What you will do
Can you update the records below so that every "Ďalšie informácie" becomes "Podrobnosti", with all other text left as it is?

Saved entries

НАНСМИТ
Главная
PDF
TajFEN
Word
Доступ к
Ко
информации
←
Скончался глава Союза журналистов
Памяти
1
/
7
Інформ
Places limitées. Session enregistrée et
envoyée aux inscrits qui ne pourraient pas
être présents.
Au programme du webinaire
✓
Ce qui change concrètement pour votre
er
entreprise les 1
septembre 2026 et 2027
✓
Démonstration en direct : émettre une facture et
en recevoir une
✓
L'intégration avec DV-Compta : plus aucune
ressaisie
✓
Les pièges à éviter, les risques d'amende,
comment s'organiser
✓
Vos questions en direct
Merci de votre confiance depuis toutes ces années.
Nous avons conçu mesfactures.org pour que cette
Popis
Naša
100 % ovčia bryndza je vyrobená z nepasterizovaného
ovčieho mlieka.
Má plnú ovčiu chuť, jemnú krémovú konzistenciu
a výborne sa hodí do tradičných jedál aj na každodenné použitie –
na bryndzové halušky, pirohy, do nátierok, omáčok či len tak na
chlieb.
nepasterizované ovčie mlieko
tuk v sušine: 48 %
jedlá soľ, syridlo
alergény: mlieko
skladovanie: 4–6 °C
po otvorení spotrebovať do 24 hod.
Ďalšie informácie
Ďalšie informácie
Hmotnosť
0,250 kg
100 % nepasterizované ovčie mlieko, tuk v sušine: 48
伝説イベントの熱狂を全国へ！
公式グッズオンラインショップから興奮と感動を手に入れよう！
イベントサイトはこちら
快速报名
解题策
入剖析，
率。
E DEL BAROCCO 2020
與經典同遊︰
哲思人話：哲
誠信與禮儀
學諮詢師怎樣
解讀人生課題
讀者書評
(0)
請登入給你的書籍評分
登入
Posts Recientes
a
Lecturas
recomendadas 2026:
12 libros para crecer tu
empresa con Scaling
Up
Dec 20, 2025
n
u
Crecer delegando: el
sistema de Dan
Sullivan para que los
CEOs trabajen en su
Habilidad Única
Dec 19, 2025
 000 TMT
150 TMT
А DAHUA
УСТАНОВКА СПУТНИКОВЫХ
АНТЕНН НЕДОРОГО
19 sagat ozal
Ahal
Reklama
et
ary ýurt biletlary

Output below
НАНСМИТ
Главная
PDF
TajFEN
Word
Доступ к
Ко
информации
←
Скончался глава Союза журналистов
Памяти
1
/
7
Інформ
Places limitées. Session enregistrée et
envoyée aux inscrits qui ne pourraient pas
être présents.
Au programme du webinaire
✓
Ce qui change concrètement pour votre
er
entreprise les 1
septembre 2026 et 2027
✓
Démonstration en direct : émettre une facture et
en recevoir une
✓
L'intégration avec DV-Compta : plus aucune
ressaisie
✓
Les pièges à éviter, les risques d'amende,
comment s'organiser
✓
Vos questions en direct
Merci de votre confiance depuis toutes ces années.
Nous avons conçu mesfactures.org pour que cette
Popis
Naša
100 % ovčia bryndza je vyrobená z nepasterizovaného
ovčieho mlieka.
Má plnú ovčiu chuť, jemnú krémovú konzistenciu
a výborne sa hodí do tradičných jedál aj na každodenné použitie –
na bryndzové halušky, pirohy, do nátierok, omáčok či len tak na
chlieb.
nepasterizované ovčie mlieko
tuk v sušine: 48 %
jedlá soľ, syridlo
alergény: mlieko
skladovanie: 4–6 °C
po otvorení spotrebovať do 24 hod.
Podrobnosti
Podrobnosti
Hmotnosť
0,250 kg
100 % nepasterizované ovčie mlieko, tuk v sušine: 48
伝説イベントの熱狂を全国へ！
公式グッズオンラインショップから興奮と感動を手に入れよう！
イベントサイトはこちら
快速报名
解题策
入剖析，
率。
E DEL BAROCCO 2020
與經典同遊︰
哲思人話：哲
誠信與禮儀
學諮詢師怎樣
解讀人生課題
讀者書評
(0)
請登入給你的書籍評分
登入
Posts Recientes
a
Lecturas
recomendadas 2026:
12 libros para crecer tu
empresa con Scaling
Up
Dec 20, 2025
n
u
Crecer delegando: el
sistema de Dan
Sullivan para que los
CEOs trabajen en su
Habilidad Única
Dec 19, 2025
 000 TMT
150 TMT
А DAHUA
УСТАНОВКА СПУТНИКОВЫХ
АНТЕНН НЕДОРОГО
19 sagat ozal
Ahal
Reklama
et
ary ýurt biletlary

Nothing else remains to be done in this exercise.